Here’s one thing that an apology relating to workplace misconduct should include: the words “I’m sorry.” Here are some things it absolutely doesn’t need to include: a declaration that, despite the infraction or harm caused by the act in question, the apologizer is a good guy. A sob story. Invocation of women in his life, as though women’s approval differentiates him from a real monster.
An impressive number of men have found themselves credibly accused of disqualifying sexual misconduct and used their apology to establish themselves as “good” guys despite all of it.
Roy Moore hasn’t apologized, but he has used his vacantly grinning wife as a prop in asserting that he didn’t spend much of his thirties chasing teenagers like a pedophilic Alabaman Pepe Le Pew. He’s a good man, his supporters assert, as though goodness in one area of life (in Roy Moore’s case, footage not found) precludes evil in another. What about all of the teenagers he didn’t molest? Is anybody doing stories on them?
Al Franken’s resignation speech was steeped in defensiveness, and the assertion that the president had done way worse, in much the same way that a person who got caught speeding 8 miles over the speed limit would complain to the cop that pulled him over that other cars were going much faster. And he did the “I’m a good guy” thing, too.
“I am proud that during my time in the Senate,” said the Minnesota Democrat from the Senate floor. “I have used my power to be a champion of women. And that I have earned a reputation as someone who respects the women I work alongside every day.”
It’s true that Al Franken has been a champion for women in the Senate, and it may be true that his female colleagues adore him. But it is also true that six women who are not his colleagues have accused him of groping them.

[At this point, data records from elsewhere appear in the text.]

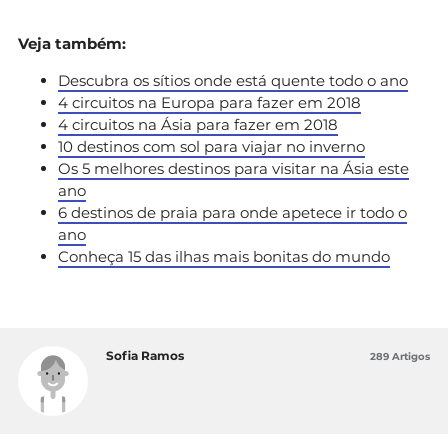
Veja também:
Descubra os sítios onde está quente todo o ano
4 circuitos na Europa para fazer em 2018
4 circuitos na Ásia para fazer em 2018
10 destinos com sol para viajar no inverno
Os 5 melhores destinos para visitar na Ásia este
ano
6 destinos de praia para onde apetece ir todo o
ano
Conheça 15 das ilhas mais bonitas do mundo
Sofia Ramos
289 Artigos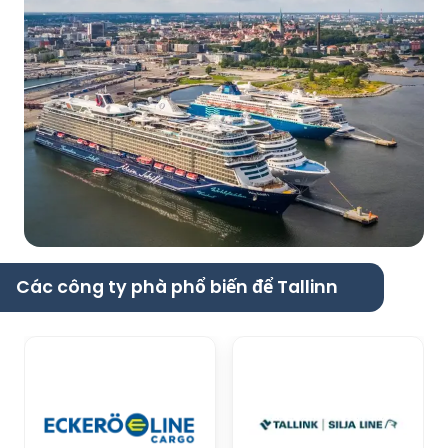
Các công ty phà phổ biến để Tallinn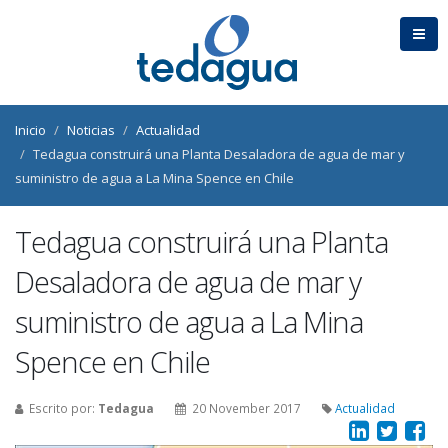
Inicio
Noticias
Actualidad
Tedagua construirá una Planta Desaladora de agua de mar y
suministro de agua a La Mina Spence en Chile
Tedagua construirá una Planta
Desaladora de agua de mar y
suministro de agua a La Mina
Spence en Chile
Escrito por:
Tedagua
20 November 2017
Actualidad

Michigan Democrat John Conyers, who has been accused by a handful of employees of behavior that ranged from non-sexual but nightmarish to sexually inappropriate, has insisted during all of this that he’s a good dude. His legacy, he said, “can’t be compromised or diminished in any way by what we’re going through now.” As though what the American people are concerned about is John Conyers’ legacy in light of sexual harassment allegations.
The implication in these statements, that outside “good” minimizes bad actions, is puzzling. Are these men implying that doing good by enough people buys them the right to be let off the hook easily for actions that aren’t good? Or that they’re somehow better than the typical sexual harasser, who is a cartoonish Weinstein-esque monster masturbating into potted plants and trapping young actresses in cartoon hallways? If that was the case, rooting these guys out would be easy; just look for the shifty-eyed demon with his dick out in public.
Reality is much more banal, but its banality doesn’t lessen its harm. And while not all sexual misconduct is the same—pretending what Al Franken did is the same thing as what Roy Moore allegedly did is idiotic—it’s all well above the threshold of “bad.” The “typical” harasser probably thinks of himself as an overall good guy. Most people think of themselves as, at least, the protagonists in their own stories. They’ve just screwed up once, or twice, or six times, or 19 times.
“I respect women. I don’t respect men who don’t,” Al Franken said during his resignation speech. Roy Moore is riding to his local polling station on horseback, alongside his wife. Trent Franks will return to Arizona, where he will continue to insist that he’s better than the other guys who have done exactly what he has.
Sexual misconduct doesn’t necessarily make somebody an irredeemably bad person. But these men’s refusal to see themselves as what they are, as what they’ve done, certainly won’t help them move toward a place of growth and reconciliation.